Distinct in vitro binding properties of the anti-CD20 small modular immunopharmaceutical 2LM20-4 result in profound and sustained in vivo potency in cynomolgus monkeys

• Published in: Rheumatology (Oxford, England) Vol. 50; no. 6; pp. 1033 - 1044
• Main Authors: NICKERSON-NUTTER, Cheryl, TCHISTIAKOVA, Lioudmila, WAHL, Alan, HERBER, Deborah, VUGMEYSTER, Yulia, WENSEL, David, WOLFMAN, Neil M, GILL, Davinder, COLLINS, Mary, DUNUSSI-JOANNOPOULOS, Kyri, SETH, Nilufer P, KASAIAN, Marion, SIBLEY, Barbara, OLLAND, Stephane, ZOLLNER, Richard, BRADY, William A, MOHLER, Kendall M, BAUM, Peter
• Format: Journal Article
• Language: English
• Published: Oxford Oxford University Press 01.06.2011
• Subjects: Animals; Antibodies, Monoclonal - pharmacology; Antibodies, Monoclonal, Murine-Derived - pharmacology; Antibody-Dependent Cell Cytotoxicity - drug effects; Antibody-Dependent Cell Cytotoxicity - immunology; Antigens, CD20 - drug effects; Antigens, CD20 - immunology; Autoimmune diseases; B-Lymphocytes - immunology; B-Lymphocytes - metabolism; Basic Science; Binding Sites; Biological and medical sciences; Bone marrow; CD20 antigen; Cells, Cultured; Confocal microscopy; Cynomolgus; Cytotoxicity; Disease Models, Animal; Diseases of the osteoarticular system; Flow cytometry; Humans; Immunologic Factors - pharmacology; In Vitro Techniques; Linear Models; Lipid rafts; Lymph nodes; Lymphocytes B; Macaca fascicularis; Medical sciences; Peripheral blood; Plasma membranes; Random Allocation; Rituximab; Sensitivity and Specificity; Single-Chain Antibodies - pharmacology; Toxicity; Immunopathology; Rheumatology; Monkey; Autoimmune disease; B-Lymphocyte; In vitro; In vitro properties; In vivo properties; In vivo; Vertebrata; B-cell depletion; Mammalia; Animal; Primates; Anti-CD20 small modular immunopharmaceutical; β Cell; Autoimmune diseases
• ISSN: 1462-0324; 1462-0332
• DOI: 10.1093/rheumatology/keq423

To characterize the in vitro binding and effector function properties of CD20-directed small modular immunopharmaceutical (SMIP) 2LM20-4, and to compare its in vivo B-cell depletion activity with the mutated 2LM20-4 P331S [no in vitro complement-dependent cytotoxicity (CDC)] and rituximab in cynomolgus monkeys.
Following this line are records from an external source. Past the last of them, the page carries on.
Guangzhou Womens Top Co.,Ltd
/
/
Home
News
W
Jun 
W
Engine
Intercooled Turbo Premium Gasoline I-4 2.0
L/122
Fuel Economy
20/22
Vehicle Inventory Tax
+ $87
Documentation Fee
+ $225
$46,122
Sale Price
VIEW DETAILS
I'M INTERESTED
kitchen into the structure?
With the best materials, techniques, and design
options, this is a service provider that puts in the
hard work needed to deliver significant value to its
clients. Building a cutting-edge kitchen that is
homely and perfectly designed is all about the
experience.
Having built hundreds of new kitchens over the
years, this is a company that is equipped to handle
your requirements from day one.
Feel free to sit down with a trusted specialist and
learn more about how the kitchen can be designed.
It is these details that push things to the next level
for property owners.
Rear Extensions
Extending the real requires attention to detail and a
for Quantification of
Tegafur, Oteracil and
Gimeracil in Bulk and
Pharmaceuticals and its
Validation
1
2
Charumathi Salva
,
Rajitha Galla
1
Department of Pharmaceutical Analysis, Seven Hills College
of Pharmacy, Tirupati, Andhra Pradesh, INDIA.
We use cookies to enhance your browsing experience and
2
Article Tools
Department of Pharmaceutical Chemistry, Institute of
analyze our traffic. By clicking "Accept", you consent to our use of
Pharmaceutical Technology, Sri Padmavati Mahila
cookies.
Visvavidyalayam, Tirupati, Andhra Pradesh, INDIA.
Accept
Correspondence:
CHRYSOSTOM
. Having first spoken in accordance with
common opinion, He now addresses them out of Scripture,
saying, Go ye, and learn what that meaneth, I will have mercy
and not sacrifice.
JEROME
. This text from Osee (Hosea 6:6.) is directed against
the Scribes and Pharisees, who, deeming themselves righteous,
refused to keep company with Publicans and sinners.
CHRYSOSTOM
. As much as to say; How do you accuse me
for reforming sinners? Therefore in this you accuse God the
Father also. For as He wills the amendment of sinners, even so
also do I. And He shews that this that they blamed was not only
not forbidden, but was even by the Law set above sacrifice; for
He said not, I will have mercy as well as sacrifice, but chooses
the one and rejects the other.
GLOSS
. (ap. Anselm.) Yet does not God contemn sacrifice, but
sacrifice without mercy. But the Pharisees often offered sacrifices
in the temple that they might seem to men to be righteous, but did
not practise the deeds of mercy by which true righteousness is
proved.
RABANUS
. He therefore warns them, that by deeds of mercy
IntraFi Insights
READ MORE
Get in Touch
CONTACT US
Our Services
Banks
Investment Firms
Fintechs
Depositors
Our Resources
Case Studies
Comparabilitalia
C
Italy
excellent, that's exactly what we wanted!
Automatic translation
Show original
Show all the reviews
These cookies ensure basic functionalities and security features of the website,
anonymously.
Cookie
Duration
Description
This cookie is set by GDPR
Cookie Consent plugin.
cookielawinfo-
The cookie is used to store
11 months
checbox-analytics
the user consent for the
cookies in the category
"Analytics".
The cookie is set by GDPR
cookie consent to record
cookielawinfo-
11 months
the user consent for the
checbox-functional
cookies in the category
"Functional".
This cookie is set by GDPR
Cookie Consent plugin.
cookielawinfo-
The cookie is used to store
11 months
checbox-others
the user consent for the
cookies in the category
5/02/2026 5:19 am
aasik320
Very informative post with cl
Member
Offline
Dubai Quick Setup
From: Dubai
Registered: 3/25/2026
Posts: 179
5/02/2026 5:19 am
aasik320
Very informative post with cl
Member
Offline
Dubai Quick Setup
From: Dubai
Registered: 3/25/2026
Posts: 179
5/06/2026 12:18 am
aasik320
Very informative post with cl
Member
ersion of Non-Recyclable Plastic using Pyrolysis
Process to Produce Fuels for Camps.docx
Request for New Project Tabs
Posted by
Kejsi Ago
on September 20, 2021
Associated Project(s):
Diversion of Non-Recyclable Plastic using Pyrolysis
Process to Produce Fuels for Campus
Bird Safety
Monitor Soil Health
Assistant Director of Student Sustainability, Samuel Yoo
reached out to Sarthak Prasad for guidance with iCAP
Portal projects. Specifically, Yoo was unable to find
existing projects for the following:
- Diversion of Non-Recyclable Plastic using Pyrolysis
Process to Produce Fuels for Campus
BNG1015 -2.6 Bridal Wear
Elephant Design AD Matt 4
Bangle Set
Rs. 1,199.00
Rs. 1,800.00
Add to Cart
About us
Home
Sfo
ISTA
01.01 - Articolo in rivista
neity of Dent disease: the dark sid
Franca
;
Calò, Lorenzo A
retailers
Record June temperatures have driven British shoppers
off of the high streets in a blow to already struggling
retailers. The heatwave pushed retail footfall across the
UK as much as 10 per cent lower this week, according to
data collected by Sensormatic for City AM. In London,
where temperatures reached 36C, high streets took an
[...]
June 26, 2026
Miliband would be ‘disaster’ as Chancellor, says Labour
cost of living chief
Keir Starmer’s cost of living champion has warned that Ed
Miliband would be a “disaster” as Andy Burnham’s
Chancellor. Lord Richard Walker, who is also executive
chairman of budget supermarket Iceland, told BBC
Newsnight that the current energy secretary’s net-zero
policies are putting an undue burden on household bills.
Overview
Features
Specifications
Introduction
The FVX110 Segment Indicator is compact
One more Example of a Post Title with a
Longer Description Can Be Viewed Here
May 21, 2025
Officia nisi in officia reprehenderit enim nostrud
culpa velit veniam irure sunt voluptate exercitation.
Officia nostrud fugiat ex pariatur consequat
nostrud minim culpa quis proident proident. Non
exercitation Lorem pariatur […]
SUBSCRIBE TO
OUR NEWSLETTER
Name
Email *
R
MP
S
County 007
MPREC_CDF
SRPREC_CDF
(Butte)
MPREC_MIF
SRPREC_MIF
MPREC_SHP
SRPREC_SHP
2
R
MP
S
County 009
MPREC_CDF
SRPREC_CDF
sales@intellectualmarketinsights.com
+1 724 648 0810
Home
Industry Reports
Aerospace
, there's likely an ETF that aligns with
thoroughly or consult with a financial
Direct binding is examined in flow cytometry, confocal microscopy, scatchard and lipid raft assays. Effector function assays include CDC and Fc-mediated cellular toxicity. In the 6-month-long in vivo B-cell depletion study, single i.v. dosages of 1 or 10 mg/kg of anti-CD20 proteins were administered to monkeys and B-cell counts were monitored in peripheral blood, bone marrow and lymph nodes. 2LM20-4 has lower saturation binding to human primary B cells and recruits fewer CD20 molecules into lipid rafts compared with rituximab; however, it induces higher in vitro CDC. In competitive binding, 2LM20-4 only partially displaces rituximab, suggesting that it binds to a fraction of CD20 molecules within certain locations of the plasma membrane as compared with rituximab. In monkeys, 2LM20-4 had more sustained B-cell depletion activity than rituximab in peripheral blood and had significantly more profound and sustained activity than 2LM20-4 P331S and rituximab in the lymph nodes. SMIP 2LM20-4, which binds to a fraction of CD20 molecules as compared with rituximab, has more potent in vitro CDC, and more potent and sustained B-cell depletion activity in cynomolgus monkeys. Our work has considerable clinical relevance since it provides novel insights related to the emerging B-cell depletion therapies in autoimmune diseases.